第77話 愛しい姫の我が侭を
愛しい女性の赤い髪を優しく撫でる。自然と口角が上がり、目元が緩む。きついと評される美貌は、柔らかく溶けていた。
「魔王陛下のご寵愛深く、この子も幸せなこと」
傷を癒したカサンドラは、淡い緑のドレスで東屋の長椅子に腰掛ける。目の前で膝枕をされた我が子は、精神的な疲れからか眠りが深かった。夜になるのが怖いと泣き、幼子のようにぐずる。そんな娘もイヴリースが抱きしめれば、すぐに眠りの腕に身を委ねた。
「怖い思いをさせてしまった。罪人はこちらできっちり処断する」
許せとは言わない。許される気もなかった。長い生涯をかけて、彼女の傷を癒して柔らかく包みたいだけだ。引き離される罰は拒むが、それ以外の望みはすべて叶えても構わない。
眠れないから触れていてと言った。手を握って離さないで欲しい。そう願ったアゼリアの細やかな我が侭まで愛しくて、願う甘やかな声を思い出して口元が緩んだ。
「俺は許さん」
アウグストは唸るが、無理やり引き離そうとしなかった。昨日怯える娘に近づいた途端、ぽろぽろと大粒の涙をこぼして泣かれたのだ。イヴリースがいないと怖い。そう言われたら同屋で休むことを拒否できなかった。
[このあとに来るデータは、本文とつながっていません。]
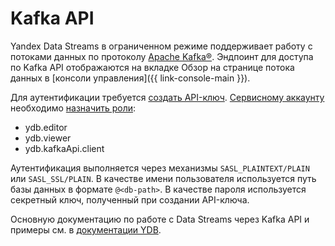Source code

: # Kafka API
Yandex Data Streams в ограниченном режиме поддерживает работу с потоками данных по протоколу [Apache Kafka®](https://kafka.apache.org/). 
Эндпоинт для доступа по Kafka API отображаются на вкладке Обзор на странице потока данных в [консоли управления]({{ link-console-main }}).

Для аутентификации требуется [создать API-ключ](../../iam/operations/api-key/create).
[Сервисному аккаунту](../../iam/concepts/users/service-accounts) необходимо [назначить роли](../../iam/operations/sa/assign-role-for-sa):
 - ydb.editor
 - ydb.viewer
 - ydb.kafkaApi.client

Аутентификация выполняется через механизмы `SASL_PLAINTEXT/PLAIN` или `SASL_SSL/PLAIN`.
В качестве имени пользователя используется путь базы данных в формате `@<db-path>`.
В качестве пароля используется секретный ключ, полученный при создании API-ключа.

Основную документацию по работе с Data Streams через Kafka API и примеры см. в [документации YDB](https://ydb.tech/ru/docs/reference/kafka-api).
アゼリアの精神が安定しているのは、目の前のいけすかない魔王の存在ゆえだ。分かっていても認めたくない。不埒な手を伸ばしたら叩き切る。その覚悟で、朝から一緒に行動していた。
「構わない」
憎まれるのは慣れているし、アゼリアを手放したくない父親の気持ちも少し理解できた。以前のイヴリースなら相手の感情など無視しただろう。アゼリアに関わりのある者というだけで、アウグストやカサンドラの存在を許容できた。
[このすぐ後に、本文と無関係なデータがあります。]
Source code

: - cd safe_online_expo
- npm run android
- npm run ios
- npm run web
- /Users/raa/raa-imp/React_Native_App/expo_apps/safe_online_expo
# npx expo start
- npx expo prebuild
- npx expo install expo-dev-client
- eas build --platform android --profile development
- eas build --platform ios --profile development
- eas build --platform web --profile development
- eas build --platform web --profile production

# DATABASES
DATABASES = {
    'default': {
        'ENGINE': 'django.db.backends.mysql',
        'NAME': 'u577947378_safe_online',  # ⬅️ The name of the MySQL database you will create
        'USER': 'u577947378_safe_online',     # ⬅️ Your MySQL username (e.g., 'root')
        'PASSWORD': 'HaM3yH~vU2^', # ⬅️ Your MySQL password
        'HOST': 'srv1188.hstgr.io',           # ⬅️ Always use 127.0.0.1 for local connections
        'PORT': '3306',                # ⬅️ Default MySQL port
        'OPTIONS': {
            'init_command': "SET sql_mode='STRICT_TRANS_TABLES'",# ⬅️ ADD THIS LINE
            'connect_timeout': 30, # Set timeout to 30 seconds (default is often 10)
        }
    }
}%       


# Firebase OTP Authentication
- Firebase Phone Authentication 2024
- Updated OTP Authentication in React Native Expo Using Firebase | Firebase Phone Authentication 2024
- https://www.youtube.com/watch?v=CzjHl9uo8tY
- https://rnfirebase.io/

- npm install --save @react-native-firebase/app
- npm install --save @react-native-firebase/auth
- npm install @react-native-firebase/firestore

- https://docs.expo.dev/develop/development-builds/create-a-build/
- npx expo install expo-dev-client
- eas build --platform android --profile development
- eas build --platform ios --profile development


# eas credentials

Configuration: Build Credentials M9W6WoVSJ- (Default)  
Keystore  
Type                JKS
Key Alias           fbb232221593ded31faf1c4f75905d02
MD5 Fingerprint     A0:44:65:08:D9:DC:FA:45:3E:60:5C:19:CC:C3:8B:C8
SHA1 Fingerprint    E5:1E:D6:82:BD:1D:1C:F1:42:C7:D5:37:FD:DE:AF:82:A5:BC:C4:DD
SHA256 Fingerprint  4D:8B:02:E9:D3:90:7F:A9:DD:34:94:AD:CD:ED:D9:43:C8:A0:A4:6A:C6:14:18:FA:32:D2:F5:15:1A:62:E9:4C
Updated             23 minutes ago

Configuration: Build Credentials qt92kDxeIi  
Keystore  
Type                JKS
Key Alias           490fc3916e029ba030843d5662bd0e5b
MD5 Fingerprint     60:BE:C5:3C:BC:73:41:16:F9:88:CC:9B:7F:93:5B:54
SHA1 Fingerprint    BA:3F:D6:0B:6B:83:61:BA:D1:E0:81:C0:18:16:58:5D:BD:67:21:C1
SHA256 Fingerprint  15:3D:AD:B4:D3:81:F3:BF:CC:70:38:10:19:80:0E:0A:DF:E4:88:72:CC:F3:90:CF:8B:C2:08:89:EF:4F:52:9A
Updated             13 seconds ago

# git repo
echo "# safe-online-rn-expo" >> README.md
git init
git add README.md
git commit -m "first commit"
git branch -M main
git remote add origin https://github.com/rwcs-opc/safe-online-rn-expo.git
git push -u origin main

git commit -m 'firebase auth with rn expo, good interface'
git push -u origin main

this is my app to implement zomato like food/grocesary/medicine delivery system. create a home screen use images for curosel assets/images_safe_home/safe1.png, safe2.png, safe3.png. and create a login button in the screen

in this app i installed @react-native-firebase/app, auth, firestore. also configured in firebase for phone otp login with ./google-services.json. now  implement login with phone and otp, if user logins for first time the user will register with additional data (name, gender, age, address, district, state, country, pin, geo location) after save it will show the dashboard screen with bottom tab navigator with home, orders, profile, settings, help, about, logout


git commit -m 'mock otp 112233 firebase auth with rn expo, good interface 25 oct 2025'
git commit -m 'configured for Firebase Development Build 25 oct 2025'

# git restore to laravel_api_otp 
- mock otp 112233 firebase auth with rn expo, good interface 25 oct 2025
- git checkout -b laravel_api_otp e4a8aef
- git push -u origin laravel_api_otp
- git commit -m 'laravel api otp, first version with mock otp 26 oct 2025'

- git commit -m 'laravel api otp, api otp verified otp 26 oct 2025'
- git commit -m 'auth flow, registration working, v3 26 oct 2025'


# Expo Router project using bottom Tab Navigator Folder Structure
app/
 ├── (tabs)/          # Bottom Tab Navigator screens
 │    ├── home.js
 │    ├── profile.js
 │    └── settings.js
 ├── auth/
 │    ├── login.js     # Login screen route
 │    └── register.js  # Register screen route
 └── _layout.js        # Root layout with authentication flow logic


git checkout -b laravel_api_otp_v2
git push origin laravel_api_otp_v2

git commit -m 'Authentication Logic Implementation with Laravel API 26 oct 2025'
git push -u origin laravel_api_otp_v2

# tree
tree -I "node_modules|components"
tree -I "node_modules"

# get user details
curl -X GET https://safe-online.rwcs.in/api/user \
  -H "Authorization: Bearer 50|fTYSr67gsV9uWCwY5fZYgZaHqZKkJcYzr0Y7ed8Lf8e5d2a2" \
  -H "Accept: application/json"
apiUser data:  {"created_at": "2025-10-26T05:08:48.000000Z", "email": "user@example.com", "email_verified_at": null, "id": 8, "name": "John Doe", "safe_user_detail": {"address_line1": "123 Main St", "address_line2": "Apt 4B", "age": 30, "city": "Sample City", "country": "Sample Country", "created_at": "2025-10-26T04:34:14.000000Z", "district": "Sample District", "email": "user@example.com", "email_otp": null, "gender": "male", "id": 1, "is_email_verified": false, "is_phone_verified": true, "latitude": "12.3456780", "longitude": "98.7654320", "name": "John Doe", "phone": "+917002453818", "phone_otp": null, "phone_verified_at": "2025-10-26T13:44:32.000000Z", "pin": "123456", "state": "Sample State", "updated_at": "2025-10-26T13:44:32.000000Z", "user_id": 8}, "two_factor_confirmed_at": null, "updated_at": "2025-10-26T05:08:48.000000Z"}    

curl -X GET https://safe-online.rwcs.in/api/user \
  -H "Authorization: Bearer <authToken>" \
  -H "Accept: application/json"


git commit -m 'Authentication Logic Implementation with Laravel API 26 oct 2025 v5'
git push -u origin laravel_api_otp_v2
気配に気づいて顔を上げる。数人の男が近づき、アウグストに話しかけた。礼儀正しい彼らは、新たなこの国の貴族となる者だ。かつて辺境伯や侯爵の地位を賜った彼らは、ユーグレースを見限ってこちらについた有能な者ばかりだった。
「父上、手伝ってください」
顔を見せたベルンハルトと辺境伯らに詰め寄られ、強硬に抵抗できないアウグストが引き摺られていく。
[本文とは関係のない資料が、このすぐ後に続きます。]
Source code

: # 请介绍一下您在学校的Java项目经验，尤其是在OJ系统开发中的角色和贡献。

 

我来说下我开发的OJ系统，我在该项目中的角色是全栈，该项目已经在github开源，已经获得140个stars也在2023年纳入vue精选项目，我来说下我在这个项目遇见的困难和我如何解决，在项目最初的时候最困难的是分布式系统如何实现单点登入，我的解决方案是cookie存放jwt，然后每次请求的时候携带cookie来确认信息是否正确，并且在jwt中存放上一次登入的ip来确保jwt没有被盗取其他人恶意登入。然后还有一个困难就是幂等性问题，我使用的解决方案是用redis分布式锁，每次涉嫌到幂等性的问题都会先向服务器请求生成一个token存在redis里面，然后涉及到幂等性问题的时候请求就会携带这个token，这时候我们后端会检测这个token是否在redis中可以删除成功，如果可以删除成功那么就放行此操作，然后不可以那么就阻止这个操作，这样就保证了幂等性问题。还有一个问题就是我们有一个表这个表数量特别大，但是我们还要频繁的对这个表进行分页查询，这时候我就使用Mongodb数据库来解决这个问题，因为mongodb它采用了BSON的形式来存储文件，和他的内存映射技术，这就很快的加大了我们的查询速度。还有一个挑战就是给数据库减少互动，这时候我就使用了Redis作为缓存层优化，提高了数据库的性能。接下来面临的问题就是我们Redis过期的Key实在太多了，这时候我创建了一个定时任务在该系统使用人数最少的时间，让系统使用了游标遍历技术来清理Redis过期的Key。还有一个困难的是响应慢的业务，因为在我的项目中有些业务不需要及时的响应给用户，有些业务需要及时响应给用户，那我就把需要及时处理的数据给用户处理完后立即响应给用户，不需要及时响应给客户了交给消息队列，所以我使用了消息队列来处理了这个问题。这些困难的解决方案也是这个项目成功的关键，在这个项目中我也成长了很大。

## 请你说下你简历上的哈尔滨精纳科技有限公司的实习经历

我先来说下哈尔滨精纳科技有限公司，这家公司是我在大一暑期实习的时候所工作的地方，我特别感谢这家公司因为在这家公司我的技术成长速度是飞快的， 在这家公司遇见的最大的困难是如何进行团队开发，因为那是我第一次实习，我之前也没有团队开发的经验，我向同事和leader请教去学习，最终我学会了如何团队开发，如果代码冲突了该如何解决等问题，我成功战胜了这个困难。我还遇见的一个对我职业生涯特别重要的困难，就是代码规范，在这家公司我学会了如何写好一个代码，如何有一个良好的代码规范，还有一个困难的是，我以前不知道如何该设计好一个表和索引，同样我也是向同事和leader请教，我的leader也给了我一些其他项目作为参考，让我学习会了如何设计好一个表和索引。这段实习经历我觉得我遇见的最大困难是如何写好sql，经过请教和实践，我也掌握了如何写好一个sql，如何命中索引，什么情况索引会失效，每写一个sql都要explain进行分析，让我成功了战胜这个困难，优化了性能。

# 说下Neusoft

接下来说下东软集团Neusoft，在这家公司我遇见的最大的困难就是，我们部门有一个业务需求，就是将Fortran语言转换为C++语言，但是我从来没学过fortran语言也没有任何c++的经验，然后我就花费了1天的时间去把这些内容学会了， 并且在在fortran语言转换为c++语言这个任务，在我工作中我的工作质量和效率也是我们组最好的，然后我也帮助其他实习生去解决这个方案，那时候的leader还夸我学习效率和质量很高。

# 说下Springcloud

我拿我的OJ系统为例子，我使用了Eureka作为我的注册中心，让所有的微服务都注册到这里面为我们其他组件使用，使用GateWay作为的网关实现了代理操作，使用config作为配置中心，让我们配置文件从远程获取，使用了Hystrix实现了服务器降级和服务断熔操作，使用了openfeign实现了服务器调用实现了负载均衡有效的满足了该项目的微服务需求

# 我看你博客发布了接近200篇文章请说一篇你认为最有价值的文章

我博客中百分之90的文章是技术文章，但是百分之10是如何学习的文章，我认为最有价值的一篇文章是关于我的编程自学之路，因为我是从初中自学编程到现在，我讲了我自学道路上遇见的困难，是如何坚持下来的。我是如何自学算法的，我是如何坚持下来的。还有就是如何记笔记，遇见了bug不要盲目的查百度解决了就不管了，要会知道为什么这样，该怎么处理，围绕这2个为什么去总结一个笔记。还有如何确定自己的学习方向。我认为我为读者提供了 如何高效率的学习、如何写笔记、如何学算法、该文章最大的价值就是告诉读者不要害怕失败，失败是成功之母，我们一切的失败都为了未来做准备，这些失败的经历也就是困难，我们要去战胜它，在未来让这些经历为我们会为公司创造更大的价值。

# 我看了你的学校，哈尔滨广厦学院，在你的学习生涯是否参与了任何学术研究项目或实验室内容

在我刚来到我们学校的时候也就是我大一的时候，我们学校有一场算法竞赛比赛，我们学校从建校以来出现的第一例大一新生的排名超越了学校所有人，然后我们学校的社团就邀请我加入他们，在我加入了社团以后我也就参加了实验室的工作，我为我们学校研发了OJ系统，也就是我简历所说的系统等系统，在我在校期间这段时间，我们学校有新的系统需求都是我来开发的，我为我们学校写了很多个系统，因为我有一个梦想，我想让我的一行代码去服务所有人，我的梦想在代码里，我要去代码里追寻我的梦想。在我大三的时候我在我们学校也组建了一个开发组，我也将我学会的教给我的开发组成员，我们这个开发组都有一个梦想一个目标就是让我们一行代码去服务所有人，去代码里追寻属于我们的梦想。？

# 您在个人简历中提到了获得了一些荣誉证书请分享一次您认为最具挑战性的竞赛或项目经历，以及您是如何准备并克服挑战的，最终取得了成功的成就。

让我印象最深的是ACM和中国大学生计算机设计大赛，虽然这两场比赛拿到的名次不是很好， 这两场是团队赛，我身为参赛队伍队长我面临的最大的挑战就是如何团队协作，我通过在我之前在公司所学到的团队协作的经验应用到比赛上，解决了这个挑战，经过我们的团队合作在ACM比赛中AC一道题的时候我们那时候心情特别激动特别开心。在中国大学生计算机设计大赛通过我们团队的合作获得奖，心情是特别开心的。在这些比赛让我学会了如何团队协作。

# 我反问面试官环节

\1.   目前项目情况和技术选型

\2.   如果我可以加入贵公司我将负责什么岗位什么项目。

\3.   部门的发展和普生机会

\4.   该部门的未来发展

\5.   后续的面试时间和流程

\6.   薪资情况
「ごめんなさいね、騒がしくて。あの人も頭では陛下に嫁ぐのがアゼリアの幸せだと分かっていて、感情で納得できないみたい」
くすくす笑うカサンドラは、アゼリアとそっくりな仕草で髪をかき上げた。ルベウス国の支援を得て、このへーファーマイアー公爵領は新たな国を興している。集った貴族の数は、アウグストの人望の賜物だった。ベルンハルトも有能だが、建国には父アウグストの名声が欠かせない。
「国が安定するまで、結婚は待った方がよいな」
すぐにでも妻だと宣言したい。だが、今後のことを考えれば自制は可能だった。ユーグレース国に反逆し離反したへーファーマイアー公爵令嬢ではなく、新たに建国されたクリスタ国の王妹として嫁ぐ――サフィロスの王妃になるに当たり、どちらが有利か。
力がすべての魔族は、魔王の決定に異を唱えたりしない。それは表立っての話であり、イヴリースに隠してアゼリアを侮るだろう。ルベウスとクリスタ、2つの血を引く王族となれば肩書きが彼女を守る。
そう話したのは、昨夜のことだ。納得したカサンドラはすぐに実家の弟王と連絡を取り、息子の尻を叩いて建国を急がせた。
すべては順調に進んでいる。
「ん……イヴ、リース」
「ここにいる」
無表情で冷徹な残虐王、そんな男はここに居ない。アゼリアという珠玉の存在に魅せられたイヴリースは、甘い声で答えて彼女の頬を手のひらで包んだ。